* Yapılacak görevler *
A. Deyim hikayeleri yazısından "işte o hikayelerden" ile başlayıp "deyimi kullanılmaya başlanmıştır." sözlerine kadar süren kısmı hiç değiştirmeden yaz.
B. Deyimlerin hikayelerini anlatan yazıyı kaldığı yerden devam ettirerek yaz.

* Seçilen bölüm *
>>

Deyimler, deyimlerin hikayeleri, bazı deyimlerin hikayeleri galerimizde.
Kültürel unsurlarımızdan biri olan deyimlerin ilginç hikayeleri
Yaşanmış olayların konu olduğu deyimler, kültürlerin en önemli unsurlarından birisidir. biz de sizler için deyimlerin anlamlarını derledik.
işte o hikayelerden bazıları...
Dingo'nun ahırı
İstanbul'da ulaşım için atlı tramvayların kullanıldığı yıllarda iki at ile çekilen tramvaylara dik şişhane yokuşunu çıkabilmesi için fazladan atlar koşulurdu. azapkapı'da tramvaya eklenen takviye atlar, taksim'de dingo isimli bir rum vatandaş tarafından işletilen ahırda dinlendirilir, sonra tekrar azapkapı'ya götürülürlerdi.
Gün içinde sürekli atların girip çıktığı ahırın, bu durumu dolayısıyla girenin çıkanın belli olmadığı veya her önüne gelenin girip çıkabildiği yerler için "dingo'nun ahırı" deyimi kullanılmaya başlanmıştır.
Hapı yutmak
Sultan murad'ın kave, müskirat (sarhoş edicimaddeler) ve mükeyyifatı (keyif verici maddeler) yasakladığı dönemde saray casuslarından biri, belki de kıskançlık sebebiyle, hekimbaşı emir çelebi nin yasakları çiğnediği ve afyon kullandığına dair bir ihbarda bulunur. onun için "hapı yuttu" deyimi ortaya çıkmıştır.
Ateş pahası
Kanuni sultan süleyman maiyetiyle halkalı civarında ava çıkar. aniden başlayan şiddetli yağmur, padişah ve adamlarını karşılarına çıkan ilk eve sığınmak zorunda bırakır. ev sahibinin yaktığı ateşin karşısında elbiselerini kurutup ısınan padişah, yanındakilere dönerek, "şu ateş bin altın eder" der.
Yağmurun dinmemesi üzerine padişah ve maiyetindekiler, geceyi de bu evde geçirirler. konuklarını tanıyamasa da önemli ve zengin şahıslar olduklarını anlayan ev sahibi, sabah ona borcunu soran sultana "binbir altın" cevabını verir. bu cevabın şaşkınlıkla karşılanması üzerine ise ateşe bin altın değeri kendisinin biçtiğini, gecelik konaklamanın ise bir altın olduğunu söyler. "ateş pahası" deyimi, bu hadise üzerine doğmuştur. ederinden fazla çok pahalı şeyler için bugün de yaygın şekilde kullanılmaktadır.
Ateş almaya mı geldin?

<<

* Verilen veriler *
>>

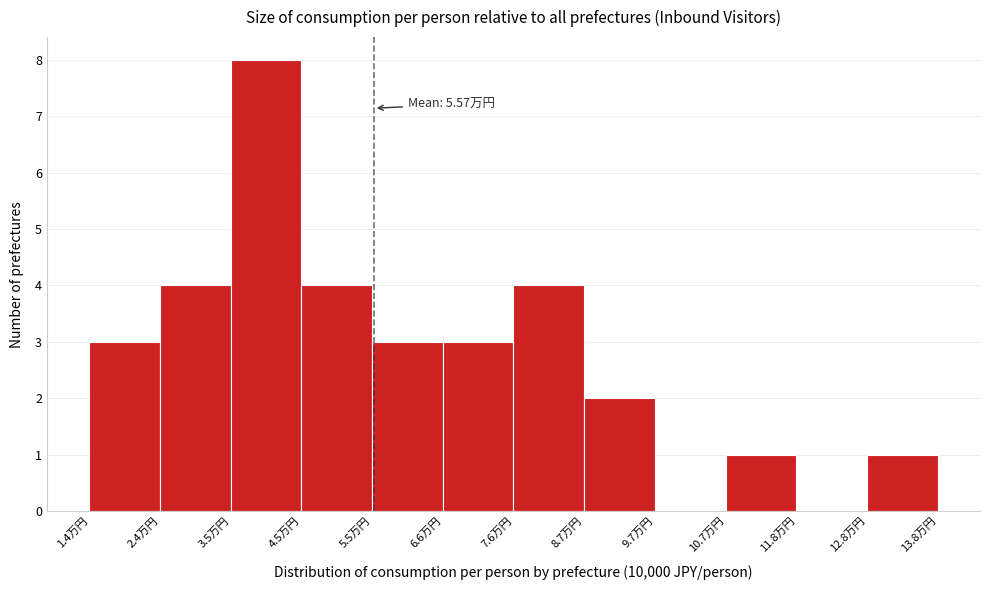

Which range on the x-axis has the tallest bar?

3.4 to 4.6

<<

* Görev sonuçları *
A.
işte o hikayelerden bazıları...
Dingo'nun ahırı
İstanbul'da ulaşım için atlı tramvayların kullanıldığı yıllarda iki at ile çekilen tramvaylara dik şişhane yokuşunu çıkabilmesi için fazladan atlar koşulurdu. azapkapı'da tramvaya eklenen takviye atlar, taksim'de dingo isimli bir rum vatandaş tarafından işletilen ahırda dinlendirilir, sonra tekrar azapkapı'ya götürülürlerdi.
Gün içinde sürekli atların girip çıktığı ahırın, bu durumu dolayısıyla girenin çıkanın belli olmadığı veya her önüne gelenin girip çıkabildiği yerler için "dingo'nun ahırı" deyimi kullanılmaya başlanmıştır.

B.
Eskiden kibrit yokmuş. ateş sönünce, ateş küreği ile komşuya gidilir, bir parça ateş alınırmış.ateş almak için komşuya geçen kadınlar, kürekteki ateş sönmesin diye oturup çene çalamazlar ve acele ederlermiş.kapıdan içeri girmeyerek, kısa bir konuşmadan sonra gitmek isteyen ziyaretçilere: -ateş almaya mı geldin? denmesi de işte bu devirlerden kalmadır.
Meteliğe kurşun atmak
Eskiden atış talimleri yapılırken, usta atıcılar hedef için metelik denilen bozuk paralar kullanırlarmış. metelik, eskiden kullanılan on para değerinde olan bir sikke. sikke de madeni para veya bu paralara vurulan damga demektir. köyden çıkıp okuyarak yükselen, mal mülk ve şöhret sahibi olan bir adam köyünde yaptırdığı evde, gümüş paraları hedefe koyup atış talimi yaparmış. onu ziyarete gelenler, gümüş mecidiyeye ateş ederken görünce, içlerinden biri, "baksana bizimki meteliğe kurşun atıyor." demiş.
Ocağına incir ağacı dikmek
Yaptığı zulümlerle tanınan bir devlet adamı, konağının bahçesini düzenletiyormuş. kocaman bir incir ağacını görüntüyü bozuyor diye kestirmek istemiş. bahçede bulunan incili çavuş, bunu duyunca devlet adamına şöyle seslenmiş: - incir ağacı yerinde dursun, kestirmeyiniz. - niçin? - nasıl olsa bir gün birinin ocağına dikersiniz, cevabını vermiş.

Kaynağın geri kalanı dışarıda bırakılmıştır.